_Your task:_ In the records below, find the line containing "# Issue H-2: Blocklisted". Restate it and all the lines after it exactly, and omit the rest.

_Input:_
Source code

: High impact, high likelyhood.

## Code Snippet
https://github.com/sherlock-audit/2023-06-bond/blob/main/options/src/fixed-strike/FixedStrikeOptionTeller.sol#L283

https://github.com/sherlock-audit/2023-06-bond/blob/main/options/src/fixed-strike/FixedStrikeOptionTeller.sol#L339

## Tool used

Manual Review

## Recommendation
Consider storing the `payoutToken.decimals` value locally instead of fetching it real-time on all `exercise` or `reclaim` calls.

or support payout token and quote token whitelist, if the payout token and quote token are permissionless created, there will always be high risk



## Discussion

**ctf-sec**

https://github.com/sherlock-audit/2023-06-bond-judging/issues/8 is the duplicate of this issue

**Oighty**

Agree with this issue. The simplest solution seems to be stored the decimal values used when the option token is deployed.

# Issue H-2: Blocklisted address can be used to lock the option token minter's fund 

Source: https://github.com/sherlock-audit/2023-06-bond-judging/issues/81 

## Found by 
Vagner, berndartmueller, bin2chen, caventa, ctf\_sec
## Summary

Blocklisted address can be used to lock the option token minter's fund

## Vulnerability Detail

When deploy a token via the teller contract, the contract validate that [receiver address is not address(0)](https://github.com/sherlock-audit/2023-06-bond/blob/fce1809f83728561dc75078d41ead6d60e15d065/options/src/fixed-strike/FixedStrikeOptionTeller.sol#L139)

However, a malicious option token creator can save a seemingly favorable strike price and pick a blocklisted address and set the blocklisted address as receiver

_Response:_
# Issue H-2: Blocklisted address can be used to lock the option token minter's fund 

Source: https://github.com/sherlock-audit/2023-06-bond-judging/issues/81 

## Found by 
Vagner, berndartmueller, bin2chen, caventa, ctf\_sec
## Summary

Blocklisted address can be used to lock the option token minter's fund

## Vulnerability Detail

When deploy a token via the teller contract, the contract validate that [receiver address is not address(0)](https://github.com/sherlock-audit/2023-06-bond/blob/fce1809f83728561dc75078d41ead6d60e15d065/options/src/fixed-strike/FixedStrikeOptionTeller.sol#L139)

However, a malicious option token creator can save a seemingly favorable strike price and pick a blocklisted address and set the blocklisted address as receiver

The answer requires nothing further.